Wie Antwerpen zegt, en dan vooral Antwerpen in de
zestiende eeuw, weet dat het toen niet al te rustig was in de
sinjorenstad. Want er was veel onvrede
over de tirannie die de katholieke overheid in die tijd voerde. En dit ongenoegen gaf voeding aan een
protestbeweging die in Duitsland door de voormalige augustijnermonnik Martin
Luther werd op gang getrokken. Zijn
scherpe kritiek op het bewind van de kerk zette de reformatie op de sporen en
in de kringen van humanistische intelligentsia kregen de ideeën veel bijval en
werden ze ook gretig gedrukt.
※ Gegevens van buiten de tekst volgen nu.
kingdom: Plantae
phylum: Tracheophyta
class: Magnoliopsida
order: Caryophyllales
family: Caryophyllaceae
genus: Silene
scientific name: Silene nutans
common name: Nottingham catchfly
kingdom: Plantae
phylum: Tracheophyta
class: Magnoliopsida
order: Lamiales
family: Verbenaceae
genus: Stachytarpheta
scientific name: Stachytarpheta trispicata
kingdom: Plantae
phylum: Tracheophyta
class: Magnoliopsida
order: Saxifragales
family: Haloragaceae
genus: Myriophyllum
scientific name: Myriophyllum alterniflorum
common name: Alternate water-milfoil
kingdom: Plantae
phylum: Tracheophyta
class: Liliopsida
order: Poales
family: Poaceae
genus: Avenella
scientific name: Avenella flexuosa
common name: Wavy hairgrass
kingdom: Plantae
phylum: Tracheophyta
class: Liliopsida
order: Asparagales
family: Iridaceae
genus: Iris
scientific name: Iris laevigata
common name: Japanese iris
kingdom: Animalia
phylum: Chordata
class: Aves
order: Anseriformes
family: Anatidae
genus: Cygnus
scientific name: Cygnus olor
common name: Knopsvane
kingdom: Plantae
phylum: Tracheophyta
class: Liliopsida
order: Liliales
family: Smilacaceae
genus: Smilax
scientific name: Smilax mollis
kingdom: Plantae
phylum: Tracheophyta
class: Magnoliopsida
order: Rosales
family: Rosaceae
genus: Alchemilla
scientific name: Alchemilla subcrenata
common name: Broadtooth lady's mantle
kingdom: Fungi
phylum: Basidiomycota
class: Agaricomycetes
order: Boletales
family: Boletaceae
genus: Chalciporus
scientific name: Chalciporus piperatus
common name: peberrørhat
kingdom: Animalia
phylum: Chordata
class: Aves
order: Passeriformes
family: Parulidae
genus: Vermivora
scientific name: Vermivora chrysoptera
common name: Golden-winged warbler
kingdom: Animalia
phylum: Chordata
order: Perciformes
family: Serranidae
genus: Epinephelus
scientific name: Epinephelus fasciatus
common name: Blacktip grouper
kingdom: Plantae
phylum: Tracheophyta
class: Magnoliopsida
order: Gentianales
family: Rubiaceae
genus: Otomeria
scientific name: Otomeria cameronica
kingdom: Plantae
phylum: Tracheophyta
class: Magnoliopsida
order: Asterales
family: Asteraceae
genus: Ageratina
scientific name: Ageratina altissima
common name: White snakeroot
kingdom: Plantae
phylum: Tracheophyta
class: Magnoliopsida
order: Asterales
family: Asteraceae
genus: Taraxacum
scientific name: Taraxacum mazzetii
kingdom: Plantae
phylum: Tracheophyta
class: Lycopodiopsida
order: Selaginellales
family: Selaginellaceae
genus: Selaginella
JORIS TULKENS heeft een historische roman geschreven
waarin hij brieven heeft opgenomen die Pieter Gillis heeft geschreven aan
Beatus Rhenanus, die ook een goede vriend was van Erasmus, net zoals Gillis
trouwens. Het zijn brieven waaruit
blijkt hoe moeilijk het was om in die tijd een kritische kijk te hebben op het
gezag want de repressie was heel sterk en genadeloos. Boekverbrandingen waren schering en inslag en dat
was voor Pieter Gillis hetzelfde als ‘het
verlies van (mijn) vrijheid’. Thomas More gebruikte Pieter Gillis zelfs als
personage in zijn boek UTOPIA.
Waarom je dit boek moet lezen?
Tulkens slaagt erin om van die figuren uit een ver
verleden mensen van vlees en bloed te maken.
De lezer krijgt een overtuigend sfeer- en tijdsbeeld
van het 16de eeuwse Antwerpen.
Citaat: Geloof
begint waar de waarheid ophoudt. Hoe kunnen ze dan tegengesteld zijn? Deze
woorden zou Eramus uitgesproken hebben.